I'm thinking of NLNG, next trend there; PNG; the U.S. JV with [Tororian]; and kind of how those compare with you may be going into some newer projects in like lower-cost countries, such as Qatar or Iran.
Patrick de La Chevardière - CFO
First question about our exposure, honestly, I don't have exact figure with me.
Qatar is around $3 billion capital employed.
This is the largest country exposure in the Middle East we have.
In Abu Dhabi, we have at least $2 billion, I think.
That's basically the main figure I have, but I ask the IR people to check both figures and to come back to you if anything is wrong.
The ranking of our LNG project and the impact of Qatar.
Qatar announced the end of the moratorium a few months ago, and they stated they intend to grow their production to 100 million ton a year from 75 million.

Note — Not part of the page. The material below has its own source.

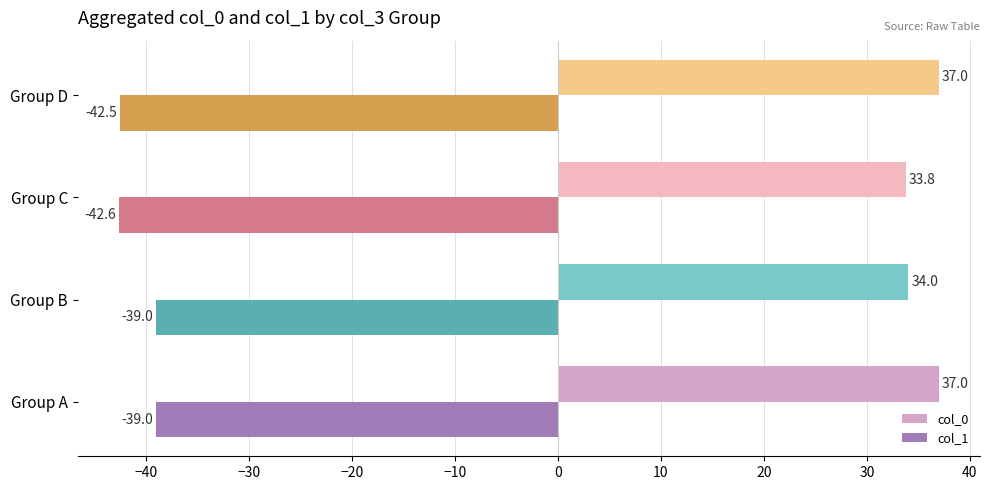

What is the difference between the second highest and second lowest values in the col_0 series?

3.0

We see something like 10 million potentially coming from debottlenecking, so very low-cost-base LNG volumes coming from Qatar.
Total is a strong partner of Qatar.
And we will, of course, very positively consider any further cooperation and expansion of our works in this country.
We recently entered in the Al-Shaheen field.
Of course, we are very much interested in participating in the expansion of LNG in Qatar because we believe this is one of the cheapest LNG around the world.
So this one is ranking at the top of the line.
And I can tell you, if you compare a biogas, deep offshore project to Qatar, it's a no-brainer.
A large increase export -- in export volume from Qatar could put pressure on the less-competitive LNG project like, I'm sorry to say that, deep offshore biogas, that's for sure.
If you compare to other project like Nigeria LNG 7, which is either a new train or more debottlenecking, this one is always very well positioned on the curve.
PNG, it's an onshore with project with synergies, very located close to the market.
This one seems to be a good project also.
Lately, we are enjoying a full integrated chain of the shale gas in the U.S. should be a good project also.
Operator
We will now take our last question today from Christopher Kuplent from Bank of America.
Christopher Kuplent - Head of European Energy Equity Research
I'll try and keep it very short.
But not really asking you for a preview of what you're going to present in September, but obviously, not so long ago, BP held its downstream day presenting quite a bullish growth outlook for marketing and downstream in general.
So wonder whether you want to reiterate and highlight where that $7 billion number can go to over the next few years, whether you think you've got access to similar growth prospects.
And just tiny, tiny question on Fort Hills.
Do you think that dispute that you're in right now will delay the schedule of the start-up significantly?
Patrick de La Chevardière - CFO
First question, you will obviously have the answer in September.
Downstream is a very important branch in our company.
And in our presentation in September, you will have an update of our target in Downstream.
Fort Hill delay, ask Suncor the operator.
I'm not the operator.
We are working to avoid further cost increase.
And I'm sorry, I can't answer this question, and ask the operator.
There is something strange in all your question, and nobody made complement on us that we were able to cover full cash dividend at $50 per barrel.
This is the great news of the quarter.
I think this was the last question.
We were obviously pleased, pleased with the second quarter and first half results.
All segment are performing well.
The evidence is the cash cover of the dividend, the full cash cover of the dividend, fully cash at $50 per barrel.
Production is growing.
We are managing our cash flow positively in the current environment.
I look forward to seeing you in September at our Investor Day and presenting our latest outlook with the rest of the Executive Committee.
Bye-bye now.
Operator
Thank you.
That will conclude today's conference call.
Thank you for your participation, ladies and gentlemen.